╭─ TEXTO PARA LEER

Pero su talento de asesino contrastó con su ineptitud y
falta de pericia para la estrategia militar. En 1915, Villa le entregó
mando de tropas y Fierro le devolvió varias derrotas que se fueron
sumando a la destrucción total de la División del Norte a manos de
Álvaro Obregón.
El whisky y la pistola.
Fierro
bebía whisky; andaba por la vida con los ojos enrojecidos por el
alcohol del que siempre procuraba hacerse acompañar. Una copa, que se
multiplicaba en pocos minutos, le permitía estar a tono para hacer
cantar su pistola. No bebía para darse valor, era un hombre valiente sin
discusión. El alcohol simplemente lo ponía en un agradable estado de
bienestar físico donde la vida y la muerte eran sinónimos.

╰─
╭─ MATERIAL MOSTRADO

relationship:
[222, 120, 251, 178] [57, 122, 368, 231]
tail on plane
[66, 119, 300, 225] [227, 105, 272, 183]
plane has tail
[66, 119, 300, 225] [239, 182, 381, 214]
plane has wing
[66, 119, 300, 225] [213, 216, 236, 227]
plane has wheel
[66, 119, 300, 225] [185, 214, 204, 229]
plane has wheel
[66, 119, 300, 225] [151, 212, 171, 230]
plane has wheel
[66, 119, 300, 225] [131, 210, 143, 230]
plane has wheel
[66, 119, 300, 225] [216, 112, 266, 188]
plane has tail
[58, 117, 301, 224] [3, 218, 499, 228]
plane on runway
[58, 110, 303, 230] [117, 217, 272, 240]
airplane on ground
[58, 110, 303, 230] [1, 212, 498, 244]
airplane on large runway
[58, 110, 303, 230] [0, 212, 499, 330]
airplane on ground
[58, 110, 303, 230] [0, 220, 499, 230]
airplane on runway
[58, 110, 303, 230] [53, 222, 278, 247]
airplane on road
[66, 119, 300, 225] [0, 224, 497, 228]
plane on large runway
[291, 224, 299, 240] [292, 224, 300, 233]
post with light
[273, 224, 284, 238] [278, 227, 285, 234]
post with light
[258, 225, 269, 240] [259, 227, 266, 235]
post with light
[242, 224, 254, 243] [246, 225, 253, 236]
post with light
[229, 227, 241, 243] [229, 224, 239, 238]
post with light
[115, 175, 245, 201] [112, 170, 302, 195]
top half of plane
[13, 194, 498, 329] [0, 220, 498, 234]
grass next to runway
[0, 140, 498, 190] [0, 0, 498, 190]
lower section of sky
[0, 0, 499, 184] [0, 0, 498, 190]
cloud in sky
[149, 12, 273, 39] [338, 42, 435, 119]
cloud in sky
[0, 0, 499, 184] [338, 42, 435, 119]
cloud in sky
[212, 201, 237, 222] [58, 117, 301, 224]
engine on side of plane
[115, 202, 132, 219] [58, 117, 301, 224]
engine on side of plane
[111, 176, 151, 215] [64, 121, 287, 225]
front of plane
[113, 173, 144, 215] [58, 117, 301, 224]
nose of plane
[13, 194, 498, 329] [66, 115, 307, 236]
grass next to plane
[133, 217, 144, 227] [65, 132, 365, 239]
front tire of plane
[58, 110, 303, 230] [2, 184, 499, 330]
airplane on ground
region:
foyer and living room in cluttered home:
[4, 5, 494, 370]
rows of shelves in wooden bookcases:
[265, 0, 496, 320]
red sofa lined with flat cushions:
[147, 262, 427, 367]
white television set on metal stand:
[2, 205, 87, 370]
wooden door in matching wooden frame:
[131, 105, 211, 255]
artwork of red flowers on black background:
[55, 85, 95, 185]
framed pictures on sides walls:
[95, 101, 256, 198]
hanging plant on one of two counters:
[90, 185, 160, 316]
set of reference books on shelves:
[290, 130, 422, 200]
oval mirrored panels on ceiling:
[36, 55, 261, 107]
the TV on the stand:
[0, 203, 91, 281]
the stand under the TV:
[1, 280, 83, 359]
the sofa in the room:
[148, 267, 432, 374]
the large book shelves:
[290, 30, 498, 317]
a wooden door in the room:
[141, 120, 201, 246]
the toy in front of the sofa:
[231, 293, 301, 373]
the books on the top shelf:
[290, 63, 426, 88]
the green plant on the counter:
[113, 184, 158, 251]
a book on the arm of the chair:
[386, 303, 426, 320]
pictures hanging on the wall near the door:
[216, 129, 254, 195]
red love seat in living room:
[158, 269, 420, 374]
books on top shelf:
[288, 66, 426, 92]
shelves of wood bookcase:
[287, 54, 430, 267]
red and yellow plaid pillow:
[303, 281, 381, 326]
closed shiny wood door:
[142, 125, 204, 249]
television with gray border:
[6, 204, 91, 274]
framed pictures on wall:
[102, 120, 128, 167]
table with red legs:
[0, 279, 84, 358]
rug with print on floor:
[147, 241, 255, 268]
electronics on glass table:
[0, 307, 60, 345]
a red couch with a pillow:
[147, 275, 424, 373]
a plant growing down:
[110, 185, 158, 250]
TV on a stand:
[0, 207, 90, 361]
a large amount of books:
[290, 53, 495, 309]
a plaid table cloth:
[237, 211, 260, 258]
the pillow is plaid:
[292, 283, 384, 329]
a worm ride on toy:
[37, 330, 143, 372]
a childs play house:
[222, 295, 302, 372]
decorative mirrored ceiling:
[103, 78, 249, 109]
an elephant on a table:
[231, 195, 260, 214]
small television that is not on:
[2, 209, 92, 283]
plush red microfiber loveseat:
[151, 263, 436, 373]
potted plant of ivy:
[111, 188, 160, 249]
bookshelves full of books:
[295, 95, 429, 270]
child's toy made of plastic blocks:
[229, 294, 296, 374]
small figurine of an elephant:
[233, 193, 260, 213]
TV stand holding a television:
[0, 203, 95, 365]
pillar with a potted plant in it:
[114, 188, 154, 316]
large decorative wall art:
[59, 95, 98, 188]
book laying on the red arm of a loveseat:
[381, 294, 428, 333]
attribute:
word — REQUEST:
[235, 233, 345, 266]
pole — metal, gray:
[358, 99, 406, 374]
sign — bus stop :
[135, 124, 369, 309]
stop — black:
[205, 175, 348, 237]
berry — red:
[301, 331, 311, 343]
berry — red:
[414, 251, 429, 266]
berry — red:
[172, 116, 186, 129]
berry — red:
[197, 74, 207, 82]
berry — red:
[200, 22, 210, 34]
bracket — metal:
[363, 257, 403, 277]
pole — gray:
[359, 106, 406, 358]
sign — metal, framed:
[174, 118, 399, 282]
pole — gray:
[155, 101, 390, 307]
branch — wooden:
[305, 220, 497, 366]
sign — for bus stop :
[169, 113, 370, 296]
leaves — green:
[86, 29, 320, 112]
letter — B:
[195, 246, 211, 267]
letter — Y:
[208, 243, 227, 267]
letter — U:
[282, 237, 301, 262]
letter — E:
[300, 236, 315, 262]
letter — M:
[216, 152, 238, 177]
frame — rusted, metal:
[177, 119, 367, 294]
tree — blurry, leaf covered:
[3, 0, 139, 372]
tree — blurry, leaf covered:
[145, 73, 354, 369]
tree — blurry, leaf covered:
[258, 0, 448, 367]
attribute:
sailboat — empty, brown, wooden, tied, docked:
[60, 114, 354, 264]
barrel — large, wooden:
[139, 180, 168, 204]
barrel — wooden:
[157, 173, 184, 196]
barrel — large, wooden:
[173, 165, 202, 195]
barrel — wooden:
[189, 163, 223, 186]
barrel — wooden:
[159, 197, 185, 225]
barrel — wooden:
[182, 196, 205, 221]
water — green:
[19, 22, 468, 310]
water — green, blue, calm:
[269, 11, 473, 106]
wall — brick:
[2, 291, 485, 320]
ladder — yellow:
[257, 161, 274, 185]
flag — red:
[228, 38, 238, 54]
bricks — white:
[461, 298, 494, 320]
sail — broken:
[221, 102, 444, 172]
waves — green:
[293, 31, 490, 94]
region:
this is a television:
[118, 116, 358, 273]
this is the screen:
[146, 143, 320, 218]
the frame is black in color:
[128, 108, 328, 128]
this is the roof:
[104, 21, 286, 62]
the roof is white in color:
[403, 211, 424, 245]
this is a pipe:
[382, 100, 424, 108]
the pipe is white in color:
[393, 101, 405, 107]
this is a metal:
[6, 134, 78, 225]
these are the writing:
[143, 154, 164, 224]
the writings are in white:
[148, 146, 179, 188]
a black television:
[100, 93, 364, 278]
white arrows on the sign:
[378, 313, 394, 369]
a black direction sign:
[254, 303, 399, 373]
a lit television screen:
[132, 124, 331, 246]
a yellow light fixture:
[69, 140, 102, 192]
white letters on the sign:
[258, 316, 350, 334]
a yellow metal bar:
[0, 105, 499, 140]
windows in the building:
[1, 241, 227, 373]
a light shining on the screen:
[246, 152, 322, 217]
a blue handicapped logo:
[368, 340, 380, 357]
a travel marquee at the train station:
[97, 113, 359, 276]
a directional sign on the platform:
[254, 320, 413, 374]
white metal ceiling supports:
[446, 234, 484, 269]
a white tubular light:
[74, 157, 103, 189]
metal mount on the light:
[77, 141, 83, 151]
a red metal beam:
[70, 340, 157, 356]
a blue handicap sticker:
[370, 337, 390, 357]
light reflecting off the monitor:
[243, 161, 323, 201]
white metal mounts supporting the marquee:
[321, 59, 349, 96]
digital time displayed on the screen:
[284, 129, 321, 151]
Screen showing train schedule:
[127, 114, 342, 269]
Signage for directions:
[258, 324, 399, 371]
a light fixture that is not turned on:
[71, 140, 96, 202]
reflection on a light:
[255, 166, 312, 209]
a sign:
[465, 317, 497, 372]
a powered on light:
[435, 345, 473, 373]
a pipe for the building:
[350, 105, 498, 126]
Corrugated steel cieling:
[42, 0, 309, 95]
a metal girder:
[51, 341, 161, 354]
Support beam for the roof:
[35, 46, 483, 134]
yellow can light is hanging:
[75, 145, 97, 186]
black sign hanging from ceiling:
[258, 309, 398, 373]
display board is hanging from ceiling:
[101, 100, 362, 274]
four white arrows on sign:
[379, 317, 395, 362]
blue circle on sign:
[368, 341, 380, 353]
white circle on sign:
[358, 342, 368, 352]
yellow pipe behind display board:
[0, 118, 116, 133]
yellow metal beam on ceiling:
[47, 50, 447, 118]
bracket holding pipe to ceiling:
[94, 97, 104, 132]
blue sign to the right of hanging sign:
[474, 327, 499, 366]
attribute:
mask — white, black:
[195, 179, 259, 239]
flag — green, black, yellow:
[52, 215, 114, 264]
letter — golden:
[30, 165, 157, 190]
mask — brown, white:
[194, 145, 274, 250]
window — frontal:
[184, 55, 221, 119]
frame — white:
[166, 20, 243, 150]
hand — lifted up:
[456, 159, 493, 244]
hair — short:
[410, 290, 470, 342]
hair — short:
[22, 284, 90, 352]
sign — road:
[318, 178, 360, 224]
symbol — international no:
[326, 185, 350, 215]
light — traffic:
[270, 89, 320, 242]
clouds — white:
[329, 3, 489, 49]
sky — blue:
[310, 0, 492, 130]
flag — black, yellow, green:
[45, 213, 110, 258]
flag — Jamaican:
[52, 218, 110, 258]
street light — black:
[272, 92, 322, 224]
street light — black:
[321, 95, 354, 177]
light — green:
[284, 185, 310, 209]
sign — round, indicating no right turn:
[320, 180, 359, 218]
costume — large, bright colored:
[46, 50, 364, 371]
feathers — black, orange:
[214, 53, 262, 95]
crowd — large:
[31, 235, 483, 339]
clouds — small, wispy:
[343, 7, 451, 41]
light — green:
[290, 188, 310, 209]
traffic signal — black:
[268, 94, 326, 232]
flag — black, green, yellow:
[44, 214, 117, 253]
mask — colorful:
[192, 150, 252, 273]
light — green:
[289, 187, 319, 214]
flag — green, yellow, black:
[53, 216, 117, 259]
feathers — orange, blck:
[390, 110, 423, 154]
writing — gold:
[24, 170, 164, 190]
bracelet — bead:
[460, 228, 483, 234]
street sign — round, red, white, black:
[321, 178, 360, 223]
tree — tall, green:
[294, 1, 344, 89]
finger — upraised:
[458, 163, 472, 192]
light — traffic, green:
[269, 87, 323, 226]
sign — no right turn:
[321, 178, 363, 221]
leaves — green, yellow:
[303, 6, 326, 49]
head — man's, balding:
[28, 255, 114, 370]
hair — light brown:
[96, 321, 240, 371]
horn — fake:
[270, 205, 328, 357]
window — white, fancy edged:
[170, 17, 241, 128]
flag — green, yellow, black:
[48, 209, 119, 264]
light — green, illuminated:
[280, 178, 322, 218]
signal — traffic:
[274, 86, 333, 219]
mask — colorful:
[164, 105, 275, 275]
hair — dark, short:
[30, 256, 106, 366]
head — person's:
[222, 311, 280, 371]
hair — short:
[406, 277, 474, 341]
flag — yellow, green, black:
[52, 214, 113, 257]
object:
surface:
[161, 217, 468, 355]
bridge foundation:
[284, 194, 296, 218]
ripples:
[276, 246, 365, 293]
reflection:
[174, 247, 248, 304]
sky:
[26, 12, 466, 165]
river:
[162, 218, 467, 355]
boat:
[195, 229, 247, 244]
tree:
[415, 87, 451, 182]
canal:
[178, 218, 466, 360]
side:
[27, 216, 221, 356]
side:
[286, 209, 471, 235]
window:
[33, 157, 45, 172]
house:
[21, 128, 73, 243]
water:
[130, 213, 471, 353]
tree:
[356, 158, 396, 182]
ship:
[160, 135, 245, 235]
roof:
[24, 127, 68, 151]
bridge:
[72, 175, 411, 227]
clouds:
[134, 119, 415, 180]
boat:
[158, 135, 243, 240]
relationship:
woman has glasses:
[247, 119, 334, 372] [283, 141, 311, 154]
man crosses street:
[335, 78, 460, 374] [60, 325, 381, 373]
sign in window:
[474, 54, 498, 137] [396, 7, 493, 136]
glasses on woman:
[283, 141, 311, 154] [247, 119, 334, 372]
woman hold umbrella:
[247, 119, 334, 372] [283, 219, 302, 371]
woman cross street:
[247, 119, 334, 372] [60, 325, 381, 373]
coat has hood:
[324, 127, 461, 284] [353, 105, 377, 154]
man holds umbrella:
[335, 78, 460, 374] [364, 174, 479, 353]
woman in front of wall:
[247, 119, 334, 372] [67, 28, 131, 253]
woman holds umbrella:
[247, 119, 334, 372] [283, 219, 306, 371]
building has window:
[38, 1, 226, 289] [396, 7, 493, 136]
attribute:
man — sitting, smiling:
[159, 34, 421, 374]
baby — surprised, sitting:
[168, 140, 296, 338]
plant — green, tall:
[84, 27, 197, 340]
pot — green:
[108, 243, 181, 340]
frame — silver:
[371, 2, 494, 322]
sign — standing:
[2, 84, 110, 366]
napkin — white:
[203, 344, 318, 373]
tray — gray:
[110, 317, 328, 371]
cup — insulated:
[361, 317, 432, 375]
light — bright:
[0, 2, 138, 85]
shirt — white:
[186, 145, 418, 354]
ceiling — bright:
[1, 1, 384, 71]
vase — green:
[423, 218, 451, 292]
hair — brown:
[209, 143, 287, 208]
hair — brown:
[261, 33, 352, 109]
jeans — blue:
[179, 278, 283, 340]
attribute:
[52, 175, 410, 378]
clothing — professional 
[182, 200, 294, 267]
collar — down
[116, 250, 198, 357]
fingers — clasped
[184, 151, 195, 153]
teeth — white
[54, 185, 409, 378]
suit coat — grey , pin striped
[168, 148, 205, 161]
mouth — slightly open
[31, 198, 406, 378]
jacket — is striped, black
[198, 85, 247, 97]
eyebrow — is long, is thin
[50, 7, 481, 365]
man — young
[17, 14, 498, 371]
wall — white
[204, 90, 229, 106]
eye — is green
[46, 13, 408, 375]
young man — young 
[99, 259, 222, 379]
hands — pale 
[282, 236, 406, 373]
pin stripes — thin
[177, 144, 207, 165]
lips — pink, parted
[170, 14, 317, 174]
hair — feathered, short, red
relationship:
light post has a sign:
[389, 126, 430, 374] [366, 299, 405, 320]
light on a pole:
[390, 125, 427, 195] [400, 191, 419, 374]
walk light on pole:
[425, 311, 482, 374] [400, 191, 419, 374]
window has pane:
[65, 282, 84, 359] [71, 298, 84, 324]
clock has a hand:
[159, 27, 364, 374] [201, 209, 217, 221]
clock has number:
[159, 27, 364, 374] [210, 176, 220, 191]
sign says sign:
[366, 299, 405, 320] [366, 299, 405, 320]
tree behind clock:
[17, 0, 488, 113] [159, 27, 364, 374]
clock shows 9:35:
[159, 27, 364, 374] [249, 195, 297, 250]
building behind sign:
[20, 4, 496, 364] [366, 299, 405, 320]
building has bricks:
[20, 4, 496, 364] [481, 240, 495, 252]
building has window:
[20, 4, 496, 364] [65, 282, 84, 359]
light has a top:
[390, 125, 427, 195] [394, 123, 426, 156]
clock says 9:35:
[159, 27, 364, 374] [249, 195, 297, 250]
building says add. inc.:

╰─

◆ **TAREA PROPUESTA**: Indica si cada afirmación concuerda con el texto sobre Fierro, contestando sí o no y citando las palabras del texto que lo deciden. 1. Fierro bebía para darse valor. 2. En 1915, Villa puso tropas al mando de Fierro. 3. Fierro tenía gran habilidad para la estrategia militar. Las líneas no tienen nada que ver con el texto.

◆ **RESPUESTA**:
1. No: "No bebía para darse valor, era un hombre valiente sin discusión."
2. Sí: "En 1915, Villa le entregó mando de tropas"
3. No: "su ineptitud y falta de pericia para la estrategia militar"